The bill to fix defamation law in Minnesota by enacting the Uniform Correction and Clarification of Defamation Act applies to both Internet and media defamation and encourages corrections in many ways. Most important, it makes the fact of a correction inadmissible to show falsity if, despite the correction, a lawsuit is brought.

If a correction is made, the act also limits the recovery in any lawsuit to "provable economic loss." But the act puts no new limit on recoveries where there is no correction.

The Uniform Correction and Clarification of Defamation Act was drafted back in 1993, but it did not do well in legislatures around the nation. It was perceived until recently to be a favor to big media (not a legislative favorite and an industry reluctant to petition legislatures).

But the Internet has made defamation a problem for ordinary citizens.

Last year, the uniform act was adopted by Texas and Washington state. And this year, the Council of State Government included the act in its list of suggested state legislation.

The Uniform Correction and Clarification of Defamation Act encourages corrections in five different ways:

1) If there is a correction, the act limits the liability of the defamer to actual financial losses — from loss of a business opportunity, say, or a job.

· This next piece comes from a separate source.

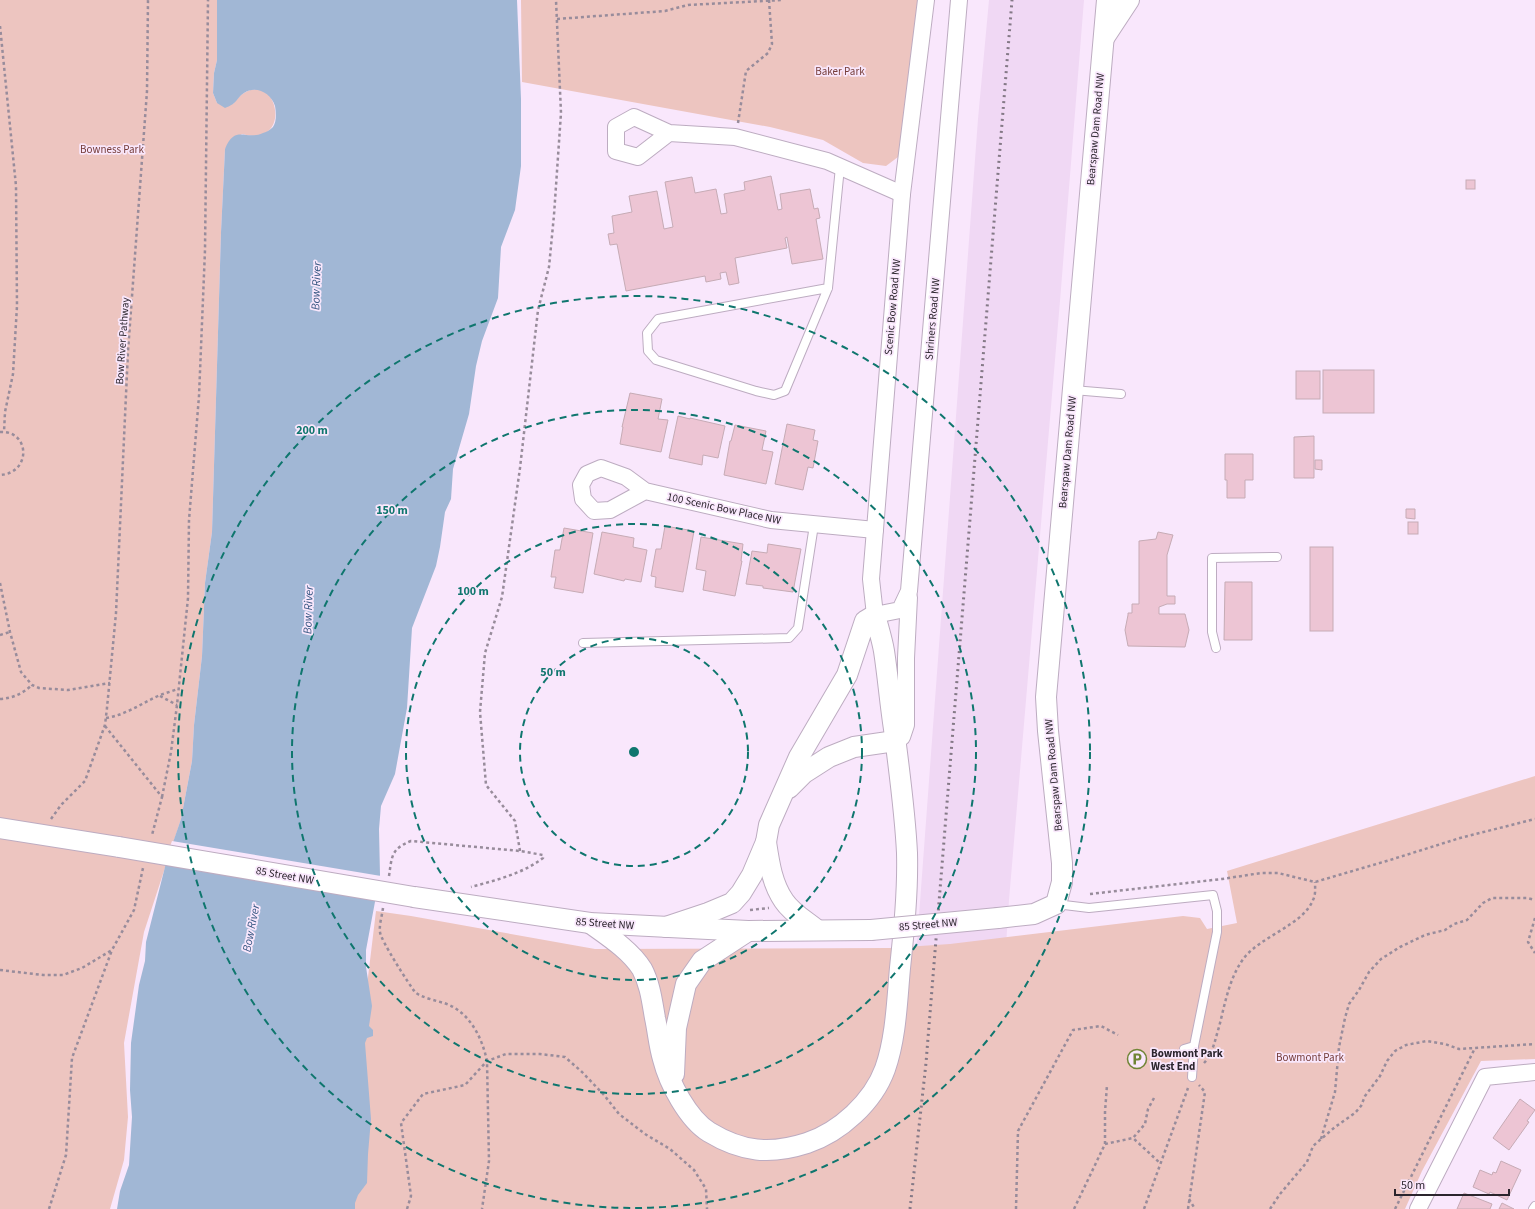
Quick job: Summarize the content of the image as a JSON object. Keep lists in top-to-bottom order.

2) It requires the person defamed to ask for a correction. That gives the defamer an opportunity to make a correction.

3) It requires a person asking for a correction to provide to the alleged defamer available information relevant to truth or falsity of the alleged defamation.

4) The bill allows the defamer and the victim to negotiate (with the help of a judge, if necessary) the words of the correction and its method of distribution and its prominence.

5) Most significant, it makes a correction safe by barring its use in court to show falsity.

Having the record promptly set straight by a correction or clarification is what nearly every victim of defamation really wants — and that is what they should receive. That is the objective of the Uniform Correction and Clarification Act.

The Minnesota Legislature should enact this fine law in 2015.

Jack Davies is a member of the national Uniform Law Commission and a former appellate judge and state senator.